EXERCISE DETAILS: Each line must appear in the answer exactly as it does in the data.

*** Opening DATA FOR REVIEW ***

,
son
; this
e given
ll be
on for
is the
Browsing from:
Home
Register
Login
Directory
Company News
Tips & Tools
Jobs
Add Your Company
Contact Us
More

*** Closing DATA FOR REVIEW ***

ANSWER TO THE PROBLEM:
,
son
; this
e given
ll be
on for
is the
Browsing from:
Home
Register
Login
Directory
Company News
Tips & Tools
Jobs
Add Your Company
Contact Us
More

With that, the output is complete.